[Stored items from a collection]
——
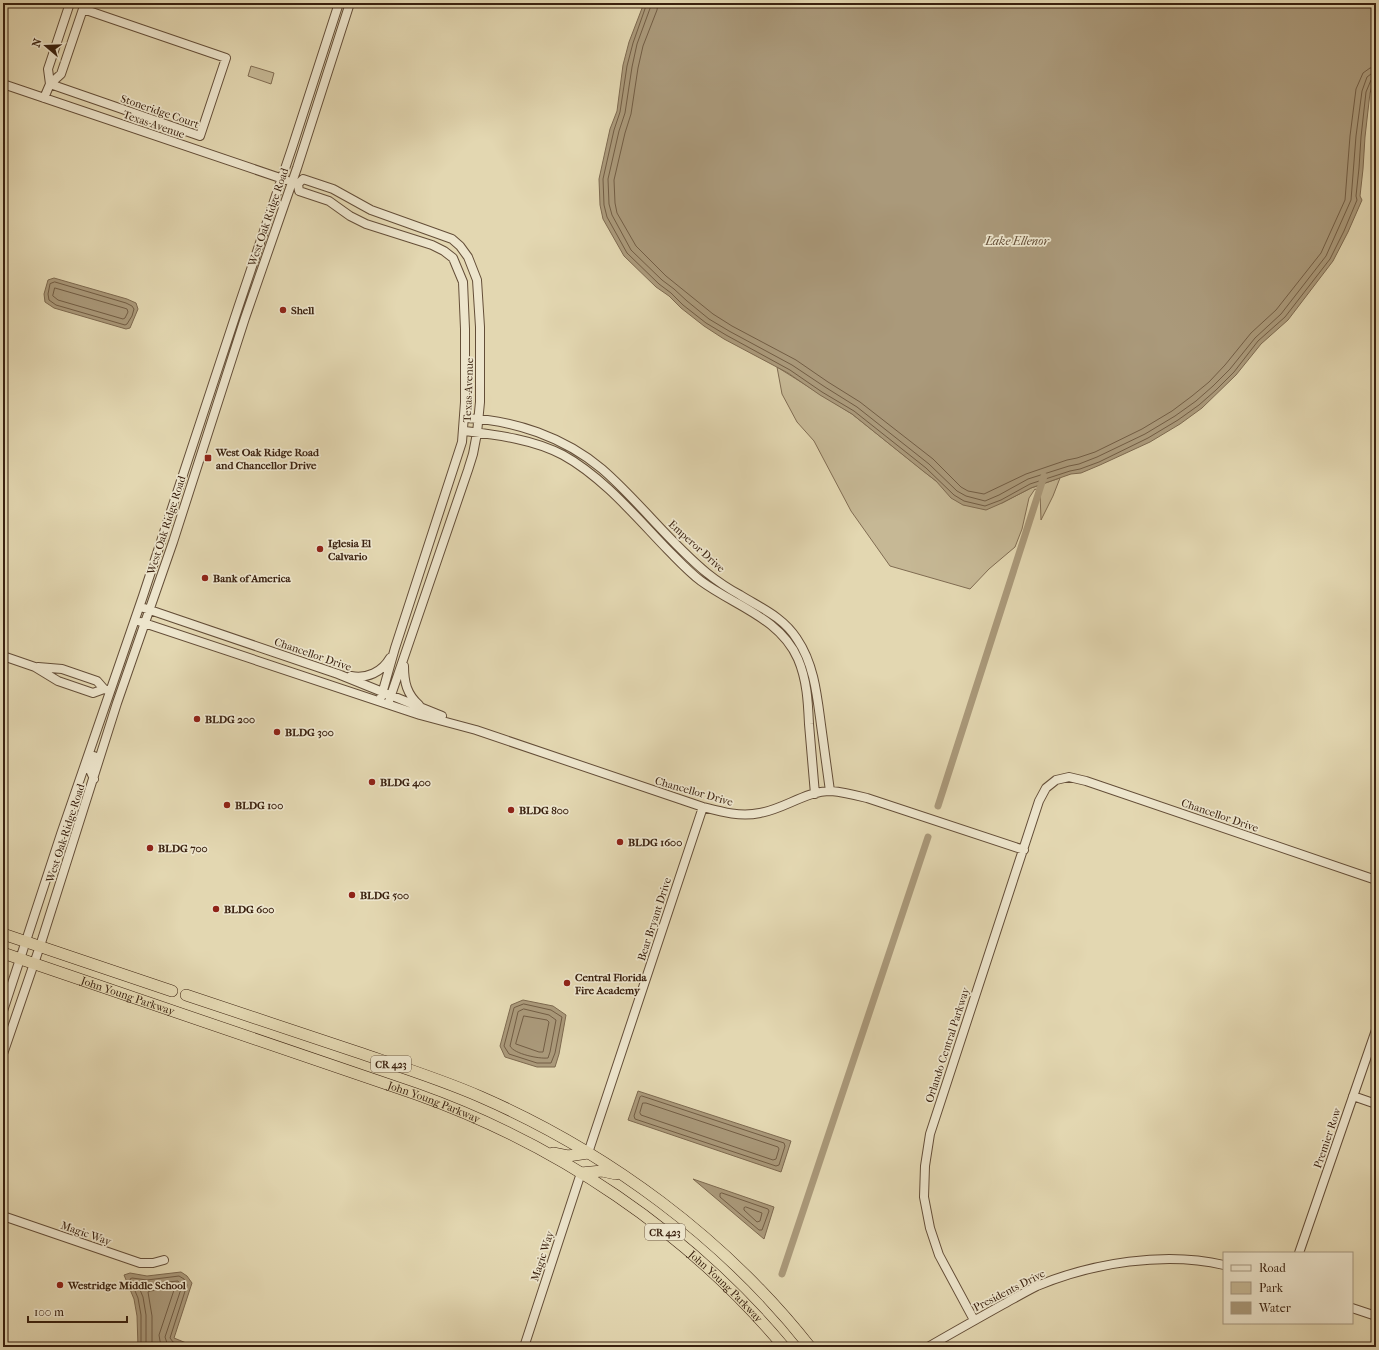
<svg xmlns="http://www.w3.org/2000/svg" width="1379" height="1350" viewBox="0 0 1379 1350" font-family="'IM FELL French Canon',serif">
<rect width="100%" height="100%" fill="#e3d7b1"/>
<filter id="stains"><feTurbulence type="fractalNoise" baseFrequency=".005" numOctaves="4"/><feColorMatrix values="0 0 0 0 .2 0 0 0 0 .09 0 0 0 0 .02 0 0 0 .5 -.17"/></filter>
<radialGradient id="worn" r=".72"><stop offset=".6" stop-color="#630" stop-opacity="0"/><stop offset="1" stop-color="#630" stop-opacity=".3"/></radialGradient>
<!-- green -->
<path fill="#c6b895" stroke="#806c52" d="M251,66L274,73L271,84L248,76Z
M777,367L852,414L936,481L1002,503L1031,488L1060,478L1053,496L1041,520L1040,492L1035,489L1029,498L1022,529L1015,547L989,569L970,589L890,566L851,511L814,441L797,422L782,394Z"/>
<!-- water -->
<path fill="#aa997a" stroke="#7d694f" d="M644,3H1376V73L1370,93L1365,137L1363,169L1360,196L1362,200L1348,232L1333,261L1288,320L1261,344L1236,375L1202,408L1180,424L1150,442L1100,465L1081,473L1071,474L1031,488L1002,503L986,510L963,505L951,498L936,481L923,471L852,414L820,395L788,373L724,339L704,326L681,308L669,296L656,287L624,256L603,219L600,205L599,179L610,129L617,111L623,65L629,42Z
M54,278L127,299L136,303L138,309L130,328L126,329L54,308L45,302L44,294L48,280Z
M523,1000L553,1006L566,1015L559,1054L555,1067H537L505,1057L500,1046L511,1005Z
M638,1091L791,1141L781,1172L628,1120Z
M693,1179L774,1207L764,1239Z
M181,1272L187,1276L192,1283L174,1338L196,1347H138L137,1316L134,1299L124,1275L130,1273L147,1276Z"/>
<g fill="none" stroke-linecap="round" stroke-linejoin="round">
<!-- shore -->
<path stroke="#725d44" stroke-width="1" d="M647,3L633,43L627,66L620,112L614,130L603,179L604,205L607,217L627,253L659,284L671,293L683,305L706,323L726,335L790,370L822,392L854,411L926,468L954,495L964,501L985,506L1001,500L1030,484L1070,471L1080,469L1099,462L1148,438L1178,420L1199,405L1216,390L1234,372L1258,341L1285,317L1330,259L1344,231L1357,200L1356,196L1359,168L1361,137L1366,92L1371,80L1376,78
M652,3L637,44L632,67L625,113L619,131L608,179L609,204L612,215L631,250L662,280L674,289L687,301L709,319L729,331L792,365L825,387L857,407L929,464L957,491L966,496L985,501L999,495L1028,479L1069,466L1079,464L1097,457L1145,434L1175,416L1196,401L1213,386L1230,369L1255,338L1281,314L1326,256L1351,200L1356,136L1362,91L1367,77L1371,74L1376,73
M658,3L657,10L643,46L638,68L631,114L625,133L614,180L615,203L617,213L636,246L666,276L713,314L732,326L796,360L828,382L860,402L933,459L961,487L968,491L984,494L1026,474L1067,460L1077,458L1095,452L1142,429L1172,411L1192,396L1209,382L1225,365L1251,333L1276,310L1321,253L1345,200L1350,136L1356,89L1363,73L1370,68L1376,67
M55,282L126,303L132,306L134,309L132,316L127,324L125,325L56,305L49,300L48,294L50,284Z
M55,288L124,308L127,309L128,312L125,318L123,319L58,300L53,296Z
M524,1004L551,1010L562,1017L555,1053L551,1063H537L509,1054L504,1046L514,1008Z
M524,1009L549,1015L556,1020L550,1052L548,1058C539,1059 514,1054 510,1046L518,1012Z
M524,1016L547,1020L549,1022L543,1052H539L516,1044Z
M642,1096L784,1143L785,1146L779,1165L776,1166L635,1119L634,1116L640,1097Z
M643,1103H646L778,1147L779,1149L776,1159L773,1160L641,1115L640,1113Z
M722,1193L768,1209L769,1211L762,1230H759L720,1197V1194Z
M746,1207L762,1213L760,1221L757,1222L744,1210V1208Z
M141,1347V1315L138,1298L130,1279L132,1278L147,1280L179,1276L184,1279L187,1285L170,1338L173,1342L185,1347
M146,1347V1315L143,1297L138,1285L178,1281L182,1286L165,1337L167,1343L171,1347
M152,1347V1316L148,1292L150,1291L172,1288L174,1290L159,1335L160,1341L162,1347"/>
<!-- canal -->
<path stroke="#aa997a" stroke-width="7" d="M938,806L1044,476
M782,1274L928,837"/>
<defs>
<path id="minor" d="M121,3H126
M3,84L286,180
M50,84L200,136L226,58L83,9
M50,84L48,69L70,3
M44,98L50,84L61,74L85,3
M298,184L303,179L333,189L371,210L452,239L460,246L468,257L477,280L480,327V402L477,433L473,454L468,470L388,704
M298,184L299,191L329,201L350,216L366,224L432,245L444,251L453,258L463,282L465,329V402L462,442L395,648L380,701
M465,418C514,420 564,437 602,469C639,501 669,542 707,573C717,581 729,589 740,595C761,608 783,617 797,639C814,664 817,695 821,725C824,747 827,769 830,791
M464,431C497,435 533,439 563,455C603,477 637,518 668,550C679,561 689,572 701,581C735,606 780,618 798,659C807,680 808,702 809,724C811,748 813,771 815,794
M144,608L338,674L442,716
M141,622L420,715L476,730L703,807C722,812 740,817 760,813C784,809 806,791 831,791C843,792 855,795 867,798L1024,850
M3,656L35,667L58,681L93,693L104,689
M404,666C404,683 407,694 419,705
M38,667L62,669L97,681L104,689L107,690
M351,676C367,679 382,672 390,658
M94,756L90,770L94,779
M3,1011L61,834L143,596L238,308L292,148L339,3
M3,1054L40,946L117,703L173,542L245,318L297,168L350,3
M1353,1096L1376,1104
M588,1153L703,807
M3,1216L140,1263H153L164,1260
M1299,1253L1376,1030
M1352,1308L1376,1316
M974,1320L939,1255L930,1228L924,1197L925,1166L930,1134L1039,801L1046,788L1056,780L1069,777L1086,781L1376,880
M524,1347L581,1173
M928,1347C952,1333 977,1319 1002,1305C1013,1299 1025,1292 1037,1286C1092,1263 1165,1251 1224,1265"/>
<g id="highway">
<path d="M3,934L172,991"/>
<path id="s1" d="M3,953L416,1094C557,1144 687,1231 784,1347"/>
<path d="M186,995C243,1014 300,1033 357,1052C398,1066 440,1079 481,1097C607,1152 724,1238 810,1347"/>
<path d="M553,1153L568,1156L588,1153"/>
<path d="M581,1173L602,1171L616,1174"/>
</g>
</defs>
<!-- minor casing -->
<use href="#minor" stroke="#644e38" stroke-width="10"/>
<!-- highway casing -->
<use href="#highway" stroke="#3a210f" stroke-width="12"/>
<!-- minor -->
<use href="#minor" stroke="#ede5cc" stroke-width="8"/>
<!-- highway -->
<use href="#highway" stroke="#e3d7b1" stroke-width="11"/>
</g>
<!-- markers -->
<g fill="#8f2418" stroke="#ede5cc" stroke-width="1.5">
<circle cx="283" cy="310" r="4"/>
<rect x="204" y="454" width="8" height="8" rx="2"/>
<circle cx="320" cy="549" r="4"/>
<circle cx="205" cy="578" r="4"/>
<circle cx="197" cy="719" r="4"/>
<circle cx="277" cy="732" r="4"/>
<circle cx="372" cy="782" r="4"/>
<circle cx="227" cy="805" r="4"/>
<circle cx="511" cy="810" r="4"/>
<circle cx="620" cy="842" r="4"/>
<circle cx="150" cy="848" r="4"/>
<circle cx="352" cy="895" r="4"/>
<circle cx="216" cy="909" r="4"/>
<circle cx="567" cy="983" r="4"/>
<circle cx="60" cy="1285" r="4"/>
</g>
<g text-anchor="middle" stroke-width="3.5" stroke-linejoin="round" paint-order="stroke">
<!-- shield labels -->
<g fill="#ede5cc" stroke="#705c48" stroke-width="1">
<rect x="371" y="1056" width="40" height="16" rx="3"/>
<rect x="645" y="1224" width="40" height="16" rx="3"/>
</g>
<g font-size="10" font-weight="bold" fill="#3a210f">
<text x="391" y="1068">CR 423</text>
<text x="665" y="1236">CR 423</text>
</g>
<!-- street labels -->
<g font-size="11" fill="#3a210f" stroke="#ede5cc">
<text transform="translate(160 111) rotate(19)" y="4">Stoneridge Court</text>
<text transform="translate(154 124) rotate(19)" y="4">Texas Avenue</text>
<text transform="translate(268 217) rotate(-71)" y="4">West Oak Ridge Road</text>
<text transform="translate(468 390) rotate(-88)" y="4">Texas Avenue</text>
<text transform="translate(166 525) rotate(-72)" y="4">West Oak Ridge Road</text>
<text transform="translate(697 546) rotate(42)" y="4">Emperor Drive</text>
<text transform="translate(313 654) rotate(19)" y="4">Chancellor Drive</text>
<text transform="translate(694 791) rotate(16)" y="4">Chancellor Drive</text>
<text transform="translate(1220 815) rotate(19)" y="4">Chancellor Drive</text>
<text transform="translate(65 833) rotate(-72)" y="4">West Oak Ridge Road</text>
<text transform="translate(654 919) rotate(-72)" y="4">Bear Bryant Drive</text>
<text dy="4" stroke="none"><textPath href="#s1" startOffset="132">John Young Parkway</textPath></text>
<text transform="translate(947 1045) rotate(-72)" y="4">Orlando Central Parkway</text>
<text dy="4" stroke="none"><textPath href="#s1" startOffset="456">John Young Parkway</textPath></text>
<text transform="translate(1327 1138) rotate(-71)" y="4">Premier Row</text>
<text transform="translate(86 1233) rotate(19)" y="4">Magic Way</text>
<text transform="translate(542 1256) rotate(-72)" y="4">Magic Way</text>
<text dy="4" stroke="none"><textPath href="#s1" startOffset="804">John Young Parkway</textPath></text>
<text transform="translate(1009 1290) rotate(-27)" y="4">Presidents Drive</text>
</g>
<!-- poi labels -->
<g font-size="11" font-weight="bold" fill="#3a210f" stroke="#ede5cc" text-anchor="start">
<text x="291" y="314">Shell</text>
<text x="216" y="456">West Oak Ridge Road<tspan x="216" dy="13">and Chancellor Drive</tspan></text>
<text x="328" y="547">Iglesia El<tspan x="328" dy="13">Calvario</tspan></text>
<text x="213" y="582">Bank of America</text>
<text x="205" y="723">BLDG 200</text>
<text x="285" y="736">BLDG 300</text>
<text x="380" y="786">BLDG 400</text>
<text x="235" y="809">BLDG 100</text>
<text x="519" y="814">BLDG 800</text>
<text x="628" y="846">BLDG 1600</text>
<text x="158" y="852">BLDG 700</text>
<text x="360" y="899">BLDG 500</text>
<text x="224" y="913">BLDG 600</text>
<text x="575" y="981">Central Florida<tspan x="575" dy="13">Fire Academy</tspan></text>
<text x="68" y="1289">Westridge Middle School</text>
</g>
<!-- water labels -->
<g font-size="12" font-style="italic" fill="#614b34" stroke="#ede5cc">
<text x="1017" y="245">Lake Ellenor</text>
</g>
</g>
<!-- margin -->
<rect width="1379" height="1350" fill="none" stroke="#e3d7b1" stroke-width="16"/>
<rect x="4" y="4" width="1371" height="1342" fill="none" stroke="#3a210f" stroke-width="2"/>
<rect x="8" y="8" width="1363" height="1334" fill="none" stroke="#3a210f"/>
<!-- legend -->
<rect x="1223" y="1252" width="130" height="72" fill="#ede5cc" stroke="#a59780"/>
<rect x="1231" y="1265" width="20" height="6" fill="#ede5cc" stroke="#a59780"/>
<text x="1259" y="1272" font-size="12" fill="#3a210f">Road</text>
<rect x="1231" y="1282" width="20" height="12" fill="#c6b895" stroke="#a59780"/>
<text x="1259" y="1292" font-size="12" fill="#3a210f">Park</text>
<rect x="1231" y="1302" width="20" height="12" fill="#aa997a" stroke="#a59780"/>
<text x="1259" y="1312" font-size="12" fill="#3a210f">Water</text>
<!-- north arrow -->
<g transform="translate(46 46) rotate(289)" stroke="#ede5cc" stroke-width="3" paint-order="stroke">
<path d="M0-3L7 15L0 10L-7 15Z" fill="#3a210f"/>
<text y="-6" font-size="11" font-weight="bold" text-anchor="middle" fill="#3a210f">N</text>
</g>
<!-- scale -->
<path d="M28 1316v6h99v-6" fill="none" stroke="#3a210f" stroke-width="2"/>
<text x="34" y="1316" font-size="12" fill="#3a210f" stroke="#ede5cc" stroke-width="3" paint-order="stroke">100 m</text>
<rect width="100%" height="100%" filter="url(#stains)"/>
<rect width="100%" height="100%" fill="url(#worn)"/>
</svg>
——
# How to complete this task
List all lines from the entries that include the word "worn".

# Task solution
<radialGradient id="worn" r=".72"><stop offset=".6" stop-color="#630" stop-opacity="0"/><stop offset="1" stop-color="#630" stop-opacity=".3"/></radialGradient>
<rect width="100%" height="100%" fill="url(#worn)"/>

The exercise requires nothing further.